We introduced GAINs and HCINs as the architecture of multi-agent AI. The obvious question now is: how do you actually build one? The striking answer is that the agent tools developers already use — Claude Code, OpenAI Codex, OpenClaw, and Hermes — have each, independently, implemented the GAIN/HCIN primitives. Their defaults even encode the same lessons the architecture points to. GAINs and HCIN are the map; these tools are the implementation surface.

The mapping

Stripped to primitives, the correspondence is close to one-to-one:

  • Coordinator (CCA / PAC) → Claude Code's team lead; Codex's orchestrator (or an Agents-SDK project-manager agent); an OpenClaw worker organization.
  • Specialized ephemeral agents → subagents and teammates (Claude Code); subagents with custom agent files (Codex); isolated specialist workers (OpenClaw).
  • Validation agents → Codex's gated hand-offs; Claude Code's plan-approval, task-completion hooks, and adversarial "scientific-debate" teammates.
  • Privileged / asymmetric information flow → each worker's own context window, plus per-agent credentials.
  • Shared memory (collective knowledge base) → Claude Code's shared task list + mailbox within a run; Hermes' persistent memory across runs.

Two patterns

A GAIN as subagents. The simplest network maps directly onto subagents: the parent agent is the coordinator — it decomposes the task, spawns one specialist per subtask in its own context window, runs them in parallel, and synthesizes the returned results. The children report only to the parent. Use this when specialists are independent and only their results matter (parallel research, parallel review, fan-out extraction). It's the cost-efficient GAIN, because each child's work is summarized back rather than dumped into the orchestrator.

A GAIN/HCIN as a coordinating team. When specialists need to share and challenge each other, use a coordinating agent team (Claude Code's). A lead coordinates teammates that each have their own context, share a task list with dependency tracking, message each other through a mailbox, and claim work with file locking. The documented "spawn teammates to disprove each other's theories, like a scientific debate" pattern is the architecture's verification idea made operational — independent critics surface the wrong answer a single agent would anchor on.

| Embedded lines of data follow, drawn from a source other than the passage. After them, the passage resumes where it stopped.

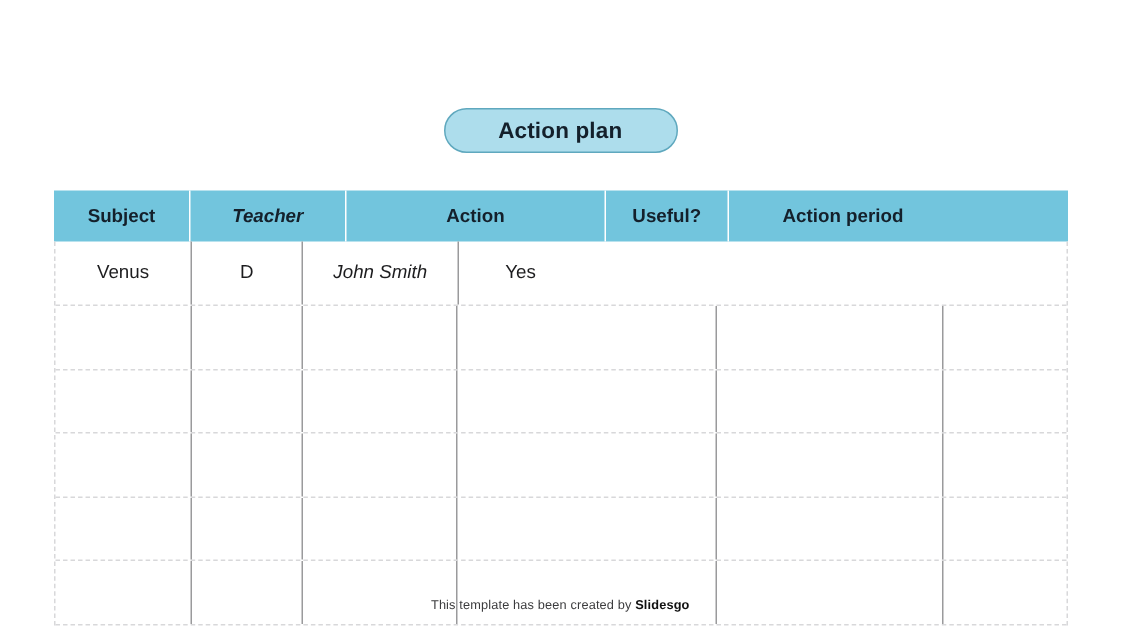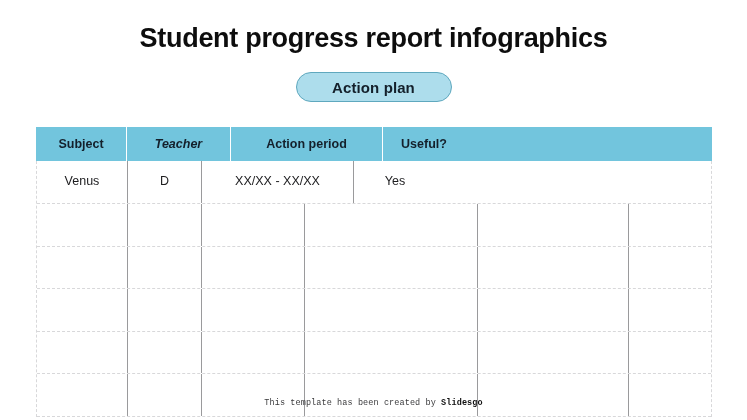--- a/index.html
+++ b/index.html
@@ -151,7 +151,6 @@
 
 <div class="slide">
 
-  <div class="title">Student progress report infographics</div>
 
   <div class="pill-wrap">
     <div class="pill">Action plan</div>

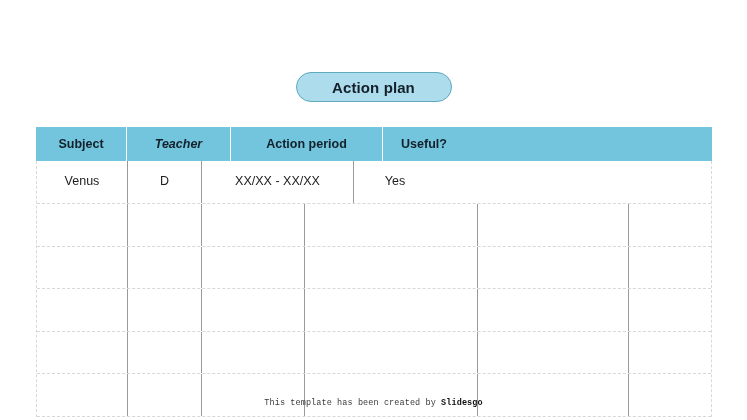--- a/index.html
+++ b/index.html
@@ -161,6 +161,7 @@
     <div class="trow thead">
       <div class="cell c0">Subject</div>
       <div class="cell c2">Teacher</div>
+      <div class="cell c3">Action</div>
       <div class="cell c4">Action period</div>
       <div class="cell c5">Useful?</div>
     </div>

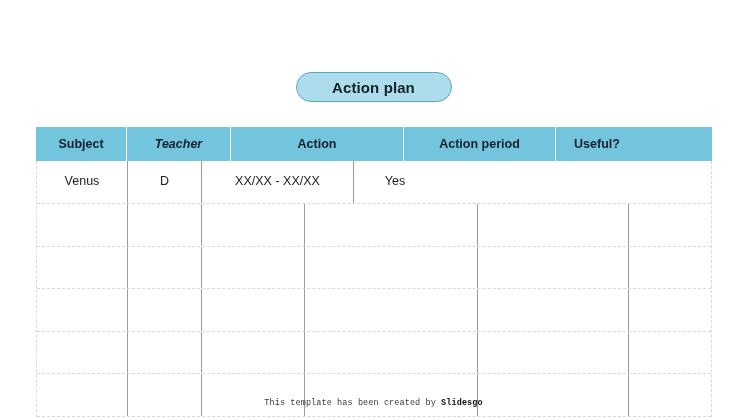--- a/index.html
+++ b/index.html
@@ -162,8 +162,8 @@
       <div class="cell c0">Subject</div>
       <div class="cell c2">Teacher</div>
       <div class="cell c3">Action</div>
+      <div class="cell c5">Useful?</div>
       <div class="cell c4">Action period</div>
-      <div class="cell c5">Useful?</div>
     </div>
 
     <div class="tbody">

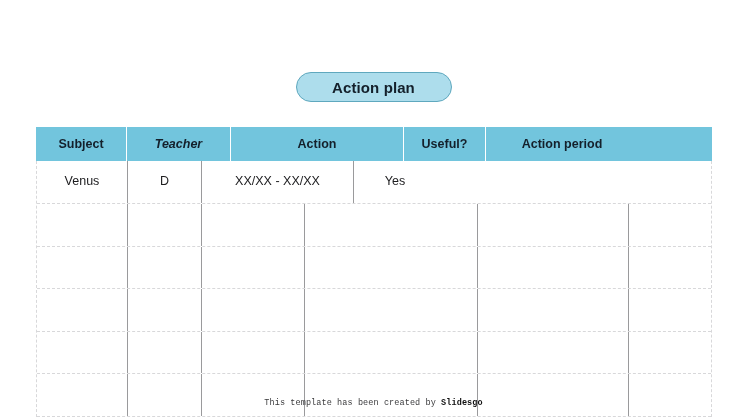--- a/index.html
+++ b/index.html
@@ -171,6 +171,7 @@
       <div class="trow tbody-row first">
         <div class="cell c0">Venus</div>
         <div class="cell c1">D</div>
+        <div class="cell c2">John Smith</div>
         <div class="cell c4">XX/XX - XX/XX</div>
         <div class="cell c5">Yes</div>
       </div>

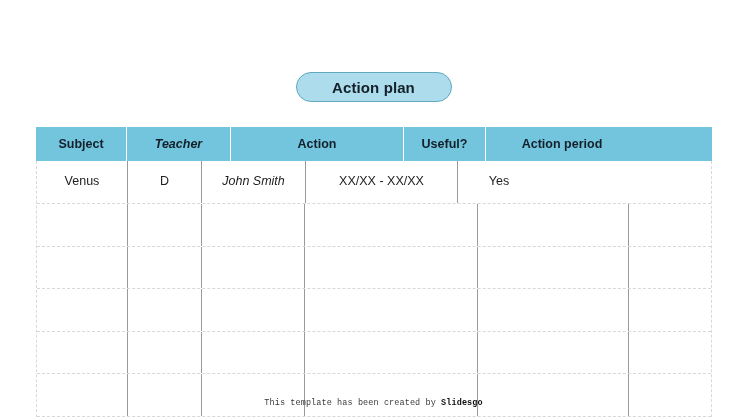--- a/index.html
+++ b/index.html
@@ -172,7 +172,6 @@
         <div class="cell c0">Venus</div>
         <div class="cell c1">D</div>
         <div class="cell c2">John Smith</div>
-        <div class="cell c4">XX/XX - XX/XX</div>
         <div class="cell c5">Yes</div>
       </div>
 

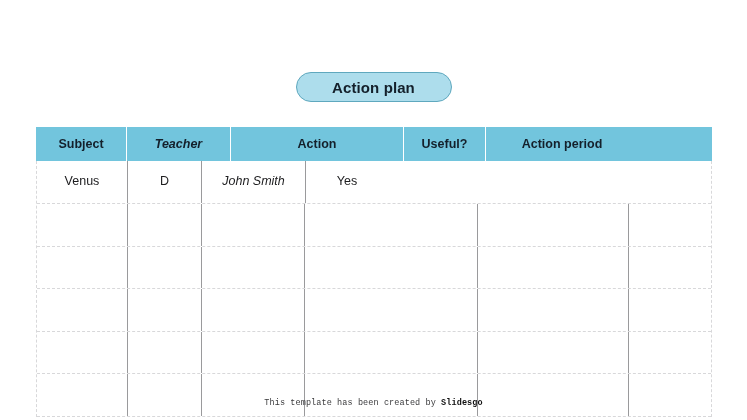--- a/index.html
+++ b/index.html
@@ -142,7 +142,6 @@
     font-size: 8.5px;
     color: #3b3b3d;
     letter-spacing: 0.1px;
-    font-family: Liberation Mono, monospace;
   }
   .footer b { font-weight: bold; color: #111; }
 </style>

HCIN's best idea ships as the default

HCIN's load-bearing principle — privileged, need-to-know information flow — is not something you bolt on. Every one of these tools gives each worker its own context window, loaded with its task and the shared project context but not the coordinator's full history. OpenClaw states the rationale in its own terms: isolation by design… prevents context pollution and ensures each agent reasons clearly about its specific task. OpenClaw extends the same principle to credentials — authentication profiles are strictly per-agent, so a worker holds only the access it needs and can't leak it to peers. That is least-privilege (the ALARA principle from the HCIN write-up) applied to access, not just context. You don't design privileged flow from scratch on these tools; you configure each agent's scope, and the tool enforces it.

Verification at the seams

A single end-of-line check isn't enough; you verify at the seams to stop a confident error from cascading into false consensus. The tools provide the seams: Codex's gated hand-offs (a project-manager agent confirms an upstream deliverable before advancing); Claude Code's plan approval (a teammate works in read-only plan mode until the lead approves) and completion hooks (a hook can reject a task completion and send feedback). Implementing a GAIN's validation agents is a matter of choosing which seams to gate, not building a verifier from nothing.

The honest gap: recursion

HCIN's deep recursive-fractal nesting — agents made of sub-networks made of sub-agents — is the one place the architecture runs ahead of the tools, and it's worth being honest about. The tools deliberately bound recursion: Codex caps nesting depth at one by default (a child can spawn, but its children can't) and warns that raising it multiplies cost and latency; Claude Code disallows nested teams entirely (only the lead manages the team). Today, you get two or three explicit levels, not arbitrary depth — and that refusal to nest freely is not a deficiency, it's the bounded-recursion discipline the research recommends, enforced as a default. Design your hierarchy shallow on purpose.

Memory, realized

The collective knowledge base — durable memory that accumulates across runs — is the piece most tools leave to you, with one exception: Hermes builds it in, with a learning loop that remembers across sessions and turns repeated work into reusable skills. When a network needs institutional memory rather than per-run coordination, that's the component to add.

The takeaway

You don't have to choose between the architecture and the tooling. GAINs and HCIN tell you what to build — a coordinator, scoped specialists, verification at the seams, bounded depth, a knowledge base — and Claude Code, Codex, OpenClaw, and Hermes give you the primitives to build it, with the hard-won lessons already wired in as their defaults. Map the concept to the primitive, configure the scopes and the gates deliberately, keep the hierarchy shallow, and respect the cost — and you have a real, reliable agent network.